The combined capacity of the projects planned to be developed by the NEA stands at 903.70 MW. Of them, seven are run-of-river type projects whose combined capacity stands at 202.80MW while the rest are peaking run-of-river projects whose combined capacity is 700.90MW.
A peaking run-of-river plant has a small reservoir or a weir and is generally operated only when there is a high demand (peak demand) for electricity. Likewise, a run-of-river hydropower project operates based on continuous discharge of water without storage and release of water.
The NEA has asked the projects to come up with an authorization letter, a bank guarantee, and PPA fee to sign the PPA.
If they fail to come up with necessary documents within the deadline, other developers will be invited to sign PPAs, according to the notice.
The developers will have to produce a generation licence, a survey licence, a letter of intent if the survey licence has expired, a grid connection agreement signed with the NEA and a letter of the Department of Industry if the project concerned is being developed with foreign direct investment, according to the notice.
In February, the NEA had decided to sign PPAs with run-of-river type projects totalling a combined capacity of 1,500 MW in line with a Cabinet decision taken eight months earlier. Earlier, for three years, the NEA had stopped signing PPAs for run-of-the river type projects citing a lack of market for electricity in the country.
“The latest call for signing the PPA is a part of an NEA decision taken in February,” said Suresh Bhattarai, NEA spokesman. “PPA will be signed on a first come first served basis.”
There are also 24 other projects that are eligible for signing PPAs with the NEA, but they have failed to produce necessary documents. Their combined capacity stands at 761MW.
But the latest NEA notice has not said anything about these projects.
The NEA’s notice has come at a time when domestic consumption of electricity has been increasing with electrified kitchens, increasing popularity of electric vehicles, and growing prospects for power exports.
India has promised to buy 10,000MW in the next 10 years, and Bangladesh has also been interested in importing electricity from Nepal. Nepal and India have also initiated a process for signing a 25-year power trade agreement.
In fact, Nepal and Bangladesh are negotiating for the export of 40MW of electricity from Nepal to Bangladesh with facilitation of India.
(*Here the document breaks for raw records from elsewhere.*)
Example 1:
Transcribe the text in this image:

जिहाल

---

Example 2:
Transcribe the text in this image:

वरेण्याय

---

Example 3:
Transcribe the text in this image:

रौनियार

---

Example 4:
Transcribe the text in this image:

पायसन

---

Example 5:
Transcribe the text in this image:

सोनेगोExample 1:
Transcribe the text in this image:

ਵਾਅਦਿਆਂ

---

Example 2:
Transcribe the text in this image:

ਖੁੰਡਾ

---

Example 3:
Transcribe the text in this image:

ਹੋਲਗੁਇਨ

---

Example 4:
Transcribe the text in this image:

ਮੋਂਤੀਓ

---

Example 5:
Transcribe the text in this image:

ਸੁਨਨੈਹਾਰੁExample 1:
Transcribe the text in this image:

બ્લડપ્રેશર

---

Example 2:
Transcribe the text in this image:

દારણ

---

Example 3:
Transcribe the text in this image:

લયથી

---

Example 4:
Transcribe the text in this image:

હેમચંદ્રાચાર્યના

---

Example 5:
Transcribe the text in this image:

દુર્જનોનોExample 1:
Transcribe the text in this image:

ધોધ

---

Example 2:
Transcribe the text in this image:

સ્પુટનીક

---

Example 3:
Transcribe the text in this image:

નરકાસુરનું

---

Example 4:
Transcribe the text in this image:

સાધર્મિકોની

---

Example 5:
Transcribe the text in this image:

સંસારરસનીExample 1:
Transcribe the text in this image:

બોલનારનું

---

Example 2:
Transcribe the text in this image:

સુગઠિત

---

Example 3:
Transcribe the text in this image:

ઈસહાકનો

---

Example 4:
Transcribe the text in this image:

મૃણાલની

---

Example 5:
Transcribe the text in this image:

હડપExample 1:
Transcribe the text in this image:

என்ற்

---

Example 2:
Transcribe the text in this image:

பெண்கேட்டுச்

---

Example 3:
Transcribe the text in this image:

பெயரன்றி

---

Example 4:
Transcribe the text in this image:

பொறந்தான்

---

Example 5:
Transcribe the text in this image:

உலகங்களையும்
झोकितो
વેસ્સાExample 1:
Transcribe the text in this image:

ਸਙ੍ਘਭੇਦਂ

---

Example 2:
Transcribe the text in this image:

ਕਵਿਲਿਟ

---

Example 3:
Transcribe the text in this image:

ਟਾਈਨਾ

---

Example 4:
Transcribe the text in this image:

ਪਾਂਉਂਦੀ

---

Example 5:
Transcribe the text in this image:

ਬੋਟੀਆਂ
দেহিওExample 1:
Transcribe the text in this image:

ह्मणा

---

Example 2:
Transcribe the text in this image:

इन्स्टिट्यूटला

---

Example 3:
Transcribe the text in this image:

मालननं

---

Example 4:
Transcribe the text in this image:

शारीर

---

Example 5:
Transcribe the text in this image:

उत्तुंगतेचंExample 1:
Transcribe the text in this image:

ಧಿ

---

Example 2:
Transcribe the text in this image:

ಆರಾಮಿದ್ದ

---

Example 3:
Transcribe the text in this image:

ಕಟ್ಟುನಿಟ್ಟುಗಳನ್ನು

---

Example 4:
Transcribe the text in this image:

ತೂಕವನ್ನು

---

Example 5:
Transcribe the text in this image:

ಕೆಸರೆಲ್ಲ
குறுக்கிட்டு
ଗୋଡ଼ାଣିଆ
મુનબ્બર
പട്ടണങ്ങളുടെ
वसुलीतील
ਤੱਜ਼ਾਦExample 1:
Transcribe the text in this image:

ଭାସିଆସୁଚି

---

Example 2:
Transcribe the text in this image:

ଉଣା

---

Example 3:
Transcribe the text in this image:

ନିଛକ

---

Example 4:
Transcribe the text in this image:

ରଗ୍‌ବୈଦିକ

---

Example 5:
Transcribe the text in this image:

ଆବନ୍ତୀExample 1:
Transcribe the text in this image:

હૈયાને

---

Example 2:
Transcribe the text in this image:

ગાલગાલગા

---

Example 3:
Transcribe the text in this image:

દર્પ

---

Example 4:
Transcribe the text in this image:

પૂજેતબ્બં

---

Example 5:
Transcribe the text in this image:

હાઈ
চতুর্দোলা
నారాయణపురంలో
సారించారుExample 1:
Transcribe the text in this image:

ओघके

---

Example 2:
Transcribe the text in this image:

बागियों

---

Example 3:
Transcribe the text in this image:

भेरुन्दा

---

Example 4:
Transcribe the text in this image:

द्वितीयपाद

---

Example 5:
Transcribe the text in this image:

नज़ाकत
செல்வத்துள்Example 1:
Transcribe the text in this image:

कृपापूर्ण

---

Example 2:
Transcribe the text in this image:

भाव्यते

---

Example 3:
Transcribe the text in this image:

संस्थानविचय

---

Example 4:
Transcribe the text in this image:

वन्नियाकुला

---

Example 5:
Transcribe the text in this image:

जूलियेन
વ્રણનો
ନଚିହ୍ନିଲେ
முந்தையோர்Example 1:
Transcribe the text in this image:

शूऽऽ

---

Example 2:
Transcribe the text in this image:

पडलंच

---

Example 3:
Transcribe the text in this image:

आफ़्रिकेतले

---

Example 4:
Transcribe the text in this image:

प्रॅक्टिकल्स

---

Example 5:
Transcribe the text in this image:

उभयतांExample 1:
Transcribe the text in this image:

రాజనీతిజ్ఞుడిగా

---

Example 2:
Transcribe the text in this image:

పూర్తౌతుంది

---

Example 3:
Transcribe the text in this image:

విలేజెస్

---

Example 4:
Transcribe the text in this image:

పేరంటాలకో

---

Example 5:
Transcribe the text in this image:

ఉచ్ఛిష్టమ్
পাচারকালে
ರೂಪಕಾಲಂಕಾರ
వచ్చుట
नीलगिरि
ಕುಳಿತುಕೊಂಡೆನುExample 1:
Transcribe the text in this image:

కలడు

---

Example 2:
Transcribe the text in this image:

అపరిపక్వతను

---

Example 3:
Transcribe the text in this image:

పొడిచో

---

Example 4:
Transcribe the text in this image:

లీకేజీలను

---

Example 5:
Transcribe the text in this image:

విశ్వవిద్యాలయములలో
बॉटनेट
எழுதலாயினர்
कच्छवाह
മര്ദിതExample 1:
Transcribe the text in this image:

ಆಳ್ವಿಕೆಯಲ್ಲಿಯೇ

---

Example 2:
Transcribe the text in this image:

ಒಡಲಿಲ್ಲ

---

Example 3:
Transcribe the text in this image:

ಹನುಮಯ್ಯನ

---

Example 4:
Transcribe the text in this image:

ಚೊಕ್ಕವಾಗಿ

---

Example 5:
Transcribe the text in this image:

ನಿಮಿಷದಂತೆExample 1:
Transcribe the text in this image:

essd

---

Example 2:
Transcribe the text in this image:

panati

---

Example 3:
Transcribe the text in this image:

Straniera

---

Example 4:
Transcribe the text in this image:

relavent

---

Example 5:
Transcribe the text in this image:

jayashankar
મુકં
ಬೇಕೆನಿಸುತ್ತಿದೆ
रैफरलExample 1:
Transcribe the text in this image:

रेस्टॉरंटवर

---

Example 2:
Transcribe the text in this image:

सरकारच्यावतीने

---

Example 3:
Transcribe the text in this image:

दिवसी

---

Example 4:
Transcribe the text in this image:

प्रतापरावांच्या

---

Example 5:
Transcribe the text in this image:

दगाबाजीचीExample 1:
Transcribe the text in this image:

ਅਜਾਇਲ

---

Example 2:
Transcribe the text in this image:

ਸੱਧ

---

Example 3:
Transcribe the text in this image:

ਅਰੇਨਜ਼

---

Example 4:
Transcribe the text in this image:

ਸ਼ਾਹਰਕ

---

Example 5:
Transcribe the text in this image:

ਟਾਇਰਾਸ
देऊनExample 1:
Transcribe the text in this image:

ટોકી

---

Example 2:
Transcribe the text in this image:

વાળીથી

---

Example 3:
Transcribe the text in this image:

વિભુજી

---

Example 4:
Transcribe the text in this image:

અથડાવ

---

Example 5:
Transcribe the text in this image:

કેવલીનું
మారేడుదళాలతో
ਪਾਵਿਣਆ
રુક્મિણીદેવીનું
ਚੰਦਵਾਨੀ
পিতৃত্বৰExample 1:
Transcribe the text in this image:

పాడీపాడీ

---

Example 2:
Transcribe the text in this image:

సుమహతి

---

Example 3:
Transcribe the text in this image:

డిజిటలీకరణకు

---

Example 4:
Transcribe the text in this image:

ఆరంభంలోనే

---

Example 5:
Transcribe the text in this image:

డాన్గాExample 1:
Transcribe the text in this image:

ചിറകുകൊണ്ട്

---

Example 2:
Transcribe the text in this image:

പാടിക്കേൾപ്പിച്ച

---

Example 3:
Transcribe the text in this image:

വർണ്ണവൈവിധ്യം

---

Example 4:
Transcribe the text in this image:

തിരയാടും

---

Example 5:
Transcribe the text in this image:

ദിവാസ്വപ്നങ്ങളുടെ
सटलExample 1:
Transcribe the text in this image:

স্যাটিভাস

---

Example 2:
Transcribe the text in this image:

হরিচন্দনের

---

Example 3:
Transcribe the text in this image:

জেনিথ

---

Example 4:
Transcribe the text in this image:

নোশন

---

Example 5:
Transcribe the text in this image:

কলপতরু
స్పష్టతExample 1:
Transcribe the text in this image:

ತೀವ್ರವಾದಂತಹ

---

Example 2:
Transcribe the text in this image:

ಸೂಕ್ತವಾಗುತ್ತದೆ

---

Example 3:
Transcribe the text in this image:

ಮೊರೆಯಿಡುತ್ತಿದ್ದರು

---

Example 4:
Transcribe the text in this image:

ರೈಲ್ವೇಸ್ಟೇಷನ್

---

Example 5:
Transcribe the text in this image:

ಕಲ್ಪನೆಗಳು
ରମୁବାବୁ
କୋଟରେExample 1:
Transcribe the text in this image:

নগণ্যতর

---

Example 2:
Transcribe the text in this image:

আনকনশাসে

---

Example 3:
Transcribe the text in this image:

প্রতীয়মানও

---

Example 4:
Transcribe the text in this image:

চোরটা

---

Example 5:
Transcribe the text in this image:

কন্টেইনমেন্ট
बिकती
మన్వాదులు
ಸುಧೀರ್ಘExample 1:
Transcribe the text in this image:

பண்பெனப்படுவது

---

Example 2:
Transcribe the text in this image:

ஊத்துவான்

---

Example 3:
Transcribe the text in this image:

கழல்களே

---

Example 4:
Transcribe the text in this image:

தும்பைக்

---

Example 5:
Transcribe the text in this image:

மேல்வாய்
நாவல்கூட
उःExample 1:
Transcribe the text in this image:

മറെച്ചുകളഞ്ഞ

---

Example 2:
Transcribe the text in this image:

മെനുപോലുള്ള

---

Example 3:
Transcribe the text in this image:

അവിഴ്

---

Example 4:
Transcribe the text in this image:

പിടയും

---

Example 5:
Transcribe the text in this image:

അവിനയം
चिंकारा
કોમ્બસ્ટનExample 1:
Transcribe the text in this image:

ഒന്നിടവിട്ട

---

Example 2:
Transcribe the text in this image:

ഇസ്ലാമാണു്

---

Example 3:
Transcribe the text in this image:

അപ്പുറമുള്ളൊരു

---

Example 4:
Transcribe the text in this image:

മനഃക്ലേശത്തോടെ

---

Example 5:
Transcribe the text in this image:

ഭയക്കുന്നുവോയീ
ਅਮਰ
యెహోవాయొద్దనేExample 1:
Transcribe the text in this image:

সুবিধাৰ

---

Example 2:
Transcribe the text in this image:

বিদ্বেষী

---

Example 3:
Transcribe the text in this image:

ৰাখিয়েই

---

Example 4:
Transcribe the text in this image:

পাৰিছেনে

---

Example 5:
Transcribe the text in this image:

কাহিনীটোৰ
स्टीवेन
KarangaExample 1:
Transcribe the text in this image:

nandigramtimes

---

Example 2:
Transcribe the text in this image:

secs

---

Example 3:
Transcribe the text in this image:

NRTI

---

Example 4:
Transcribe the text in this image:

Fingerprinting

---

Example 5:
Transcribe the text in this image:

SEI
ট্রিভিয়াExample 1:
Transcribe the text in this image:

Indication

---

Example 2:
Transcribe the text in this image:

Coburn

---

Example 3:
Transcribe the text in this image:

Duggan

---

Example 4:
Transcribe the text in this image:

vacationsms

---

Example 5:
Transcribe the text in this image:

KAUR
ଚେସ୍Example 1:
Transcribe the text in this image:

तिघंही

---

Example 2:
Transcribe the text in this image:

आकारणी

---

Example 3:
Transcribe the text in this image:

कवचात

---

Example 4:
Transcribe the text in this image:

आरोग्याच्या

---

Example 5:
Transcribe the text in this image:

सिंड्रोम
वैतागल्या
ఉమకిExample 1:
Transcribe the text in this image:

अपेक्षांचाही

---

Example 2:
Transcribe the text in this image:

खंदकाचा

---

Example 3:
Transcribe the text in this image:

The government also plans to massively boost power generation in the next 12 years. Speaking at the foundation-laying ceremony for the construction of the 216MW Upper Trishuli-1 Hydroelectric Project last month, Minister for Energy, Water Resources and Irrigation Shakti Bahadur Basnet said that the government was preparing to come up with a comprehensive energy development programme that would aim to produce electricity in the range of 25,000MW-30,000MW by 2035.
Ananda Chaudhary, vice president of Independent Power Producers’ Asscociation said that they felt the NEA has taken steps to sign the PPA with hydropoer developers along with increased prospects of markets for power.
“We hope the NEA will continue signing the PPA on an incremental basis,” he said.
In the last fiscal year 2022-23, a total of 35 new PPAs with a combined installed capacity of 1,350MW including a 5MW solar plant were signed, according to NEA.
This has taken the total number of PPAs signed with various independent power producers (IPPs) to 392, and these projects’ combined generation capacity will be 7,758 MW, the state-owned power utility body said.